Success parser from table.
[17:58:22] Done: find motif result in beatmotif.html file
[17:58:22] Done: find all BETA result in plus_out
total time: 1:8:52

基本一个小时，2G内存即可完成。

同样，plus功能生成上/下调靶标文件和靶基因相关的peak文件，此外生成了靶基因相关motif的结果文件（存放于motifresult文件夹，包含一个*motif.html的motif分析文件）。

motif分析示例截图如下：

图片.png

同时生成上调、下调差异差异motif的文件：

表头：MotifID Species Symbol DNA BindDom PSSM Tscore Pvalue

MS00266 Homo sapiens MLX Helix-Loop-Helix Family [[[0.534, 0.012, 0.331, 0.123], [0.01, 0.043, 0.152, 0.795], [0.011, 0.963, 0.011, 0.015], [0.955, 0.01, 0.025, 0.01], [0.01, 0.97, 0.01, 0.01], [0.01, 0.01, 0.97, 0.01], [0.01, 0.01, 0.01, 0.97], [0.01, 0.01, 0.97, 0.01], [0.8, 0.03, 0.117, 0.053], [0.066, 0.241, 0.017, 0.676]]] 5.08 4.30e-07

注： PSSM：位置特异性得分矩阵（position-specific scoring matrix），PSSM示例格式为: [[0.2,0.3,0.3,0.2],[0.1,0.8,0.05,0.05]]； Tscore：t-test的统计量数值。

另外，官网提供了motif分析结果的展示示例参考： http://cistrome.org/BETA/motifresult/betamotif.html。

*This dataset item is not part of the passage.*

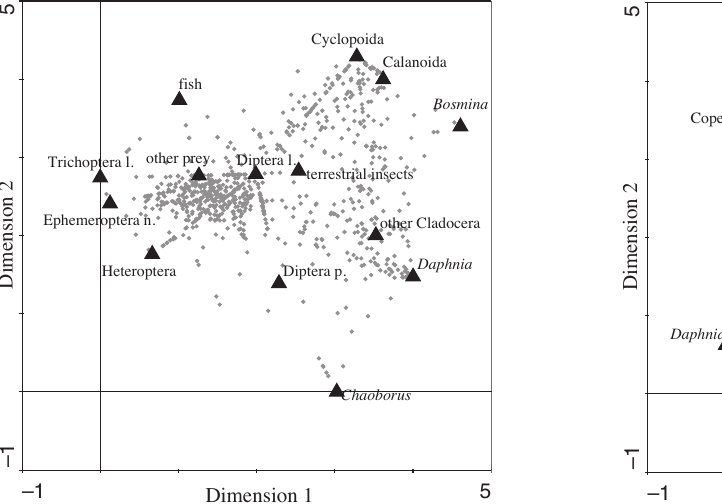
Fig. 2. Correspondence analysis biplot for the stomach Fig. 3. Correspondence analysis biplot for the stomach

这里面临一个问题，有朋友会问一个转录因子靶向哪个或哪几个基因：基于已知的知识可以检索数据库，数据库这里推荐：http://cistrome.org/db/#/或进行预测，比如本工具提供一系列的结合区域（peak）对其靶基因进行预测，但该工具未给出具体的转录因子和哪些靶基因存在直接的关系，需要对motif的结合位置情况与peak进行关联从而初步建立关系。

参考资料

官方使用手册：http://cistrome.org/BETA/tutorial.html

BETA网页版分析入口：http://cistrome.org/BETA/index.html#runweb

参考文献

Wang, S., Sun, H., Ma, J., Zang, C., Wang, C., Wang, J., ... & Liu, X. S. (2013). Target analysis by integration of transcriptome and ChIP-seq data with BETA. Nature protocols, 8(12), 2502-2515.